The Ivy League’s reputation for academic success is only eclipsed by its constituent universities’ left-wing antics. The Review mostly focuses on such antics here at Cornell, so we wanted to share some from our rivals as well.
Harvard: A graduate school program, “Making Caring Common,” recently released a report that aims to educate parents to prevent “gender bias” in their children.
The report, called “Leaning Out: Teen Girls and Leadership Biases,” explains to parents that their daughters are very unlikely to succeed because of societal biases against women in leadership positions. Based on research and surveys taken, the report lists steps to reduce and prevent biases, urging parents to “Check your own biases” and “Don’t just let ‘boys be boys’”.
The report also goes on to explain survey results in which most boys and girls viewed men as better political leaders than women (though most of the participants answered that neither makes a better leader), but the participants viewed women as better childcare leaders than men (though about an equal number of participants who voted for “women” said “neither” here as well).
The report advises parents to encourage the development of “cross-gender friendships,” recommending “gender-neutral toys, games, and clothes” and the organization of “tasks and activities in ways that don’t reinforce traditional gender stereotypes” from a young age.
Yale: Professor and master of Pierson College, Yale’s residential system, Steven Davis claims that the term “master” carries “racial and gendered weight,” and that students at the university should terminate its use.
Campus Reform reports that Davis wrote in an email to students: “[L]et me state it unequivocally. I think there should be no context in our society or in our university where in which an African-American student, professor, or staff member—or any person, for that matter—should be asked to call anyone ‘master.’ And there should be no context where male-gendered titles should be normalized as markers of authority.” The professor has requested students call him “head of the college” instead.
A master, according to the school’s website, is the “chief administrative officer and the presiding faculty presence in each residential college” and “is responsible for the physical well-being and safety of students” in the college.
“I have heard stories and witnessed situations involving members of our community who have felt viscerally marginalized by this linguistic practice: students who have felt it necessary to move off campus their junior or senior year to avoid a system where the title ‘master’ is valorized; faculty members who cringe at this aspect of our college culture; tea guests who perform subtle and dexterous verbal gymnastics to avoid having to say the name,” Pierson said.
The Daily Caller reports that Yale College Dean Jonathan Holloway, a black person himself, wrote in an email: “[Davis’s] reading of the title is more literal and focused on our national narrative and naming practices than mine — I see it as nothing more than a legacy of the British Oxbridge system that Yale was blatantly trying to emulate when it created the residential college system in the early 1930s.”

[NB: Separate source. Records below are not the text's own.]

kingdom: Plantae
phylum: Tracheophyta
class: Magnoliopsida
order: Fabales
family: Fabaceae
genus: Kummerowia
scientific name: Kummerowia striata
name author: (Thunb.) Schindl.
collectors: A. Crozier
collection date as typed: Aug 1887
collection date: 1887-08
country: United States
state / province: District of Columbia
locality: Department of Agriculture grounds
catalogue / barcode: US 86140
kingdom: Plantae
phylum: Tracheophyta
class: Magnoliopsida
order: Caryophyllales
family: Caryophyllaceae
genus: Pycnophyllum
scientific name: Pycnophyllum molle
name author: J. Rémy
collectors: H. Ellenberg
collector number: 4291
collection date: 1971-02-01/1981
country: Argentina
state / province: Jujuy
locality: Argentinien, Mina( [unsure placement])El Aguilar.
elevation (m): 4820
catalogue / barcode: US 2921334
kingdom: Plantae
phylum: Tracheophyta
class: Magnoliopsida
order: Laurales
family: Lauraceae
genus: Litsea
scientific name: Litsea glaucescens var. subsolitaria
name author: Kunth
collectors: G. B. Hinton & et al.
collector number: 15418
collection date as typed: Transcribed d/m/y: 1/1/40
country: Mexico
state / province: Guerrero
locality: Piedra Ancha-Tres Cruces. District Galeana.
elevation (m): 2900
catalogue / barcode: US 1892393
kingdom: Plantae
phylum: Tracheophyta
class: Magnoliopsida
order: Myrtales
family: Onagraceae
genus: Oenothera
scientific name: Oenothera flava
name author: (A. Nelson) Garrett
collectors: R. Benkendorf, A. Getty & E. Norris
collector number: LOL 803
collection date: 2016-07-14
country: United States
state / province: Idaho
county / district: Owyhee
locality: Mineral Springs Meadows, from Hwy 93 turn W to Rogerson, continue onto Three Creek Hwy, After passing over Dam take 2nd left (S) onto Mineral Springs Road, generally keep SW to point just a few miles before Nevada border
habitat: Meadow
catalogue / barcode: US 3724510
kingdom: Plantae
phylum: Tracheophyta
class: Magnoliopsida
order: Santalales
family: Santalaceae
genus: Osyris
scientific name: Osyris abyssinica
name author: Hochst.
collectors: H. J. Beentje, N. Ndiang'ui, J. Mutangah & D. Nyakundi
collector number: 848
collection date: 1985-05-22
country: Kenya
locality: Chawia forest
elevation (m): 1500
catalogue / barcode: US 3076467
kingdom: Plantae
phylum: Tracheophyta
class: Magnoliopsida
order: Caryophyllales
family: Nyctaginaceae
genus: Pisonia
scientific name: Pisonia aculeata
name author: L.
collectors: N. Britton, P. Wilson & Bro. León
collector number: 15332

Yale has also been in the spotlight recently for urging the discussion of renaming its college honoring John C. Calhoun, former vice president and senator from South Carolina, as well as a supporter of slavery. The petition to rename Calhoun College received over 1500 signatures.
Princeton: After a heated debate on Fox News’ The Five on the topic of abortion, Princeton professor Robert George challenged Geraldo Rivera to another debate
“I just listened to Geraldo Rivera on Fox TV ranting—angrily—in favor of abortion, and bullying the other panelists on The Five,” George stated. “I’ve heard him do this before. I wrote to him at his Fox email address a few months ago respectfully requesting the opportunity to debate him on the subject—anytime[,] anywhere.”
Geraldo has not been eager to accept the invitation, despite the professor’s offer to “host him at Princeton or appear on his show.” The professor goes on in his Facebook post to say that even though he does not generally like “gladiatorial spectacle” debates, “there is something about Rivera’s smug certainty and air of moral superiority in defending the butchering of unborn children that causes me to think, this guy really needs to be forced publicly to confront the serous arguments against his position.”
Robert George also serves as Chairman for the United Sates Commission on International Religious Freedom and is a visiting professor at Harvard Law School. He also is a contributor for the National Review and has written several books. The professor has also drafted the “Manhattan Declaration: A Call of Christian Conscience” in which he urges Christians to resist “any legislation that might implicate their churches or charities in abortion, embryo-destructive research or same-sex marriage.” A non-liberal Ivy League professor–a rarity indeed.
Geraldo suggested in the debate that aborted babies should be used for medical research, saying that he wanted a cure for cancer, but he later suggested they be used for dog food.
It’s not hard to imagine who would win this debate.
If you’re a Chess Master and you’re studying, teaching, or administrating at Yale, you now have a new title: Chess Head.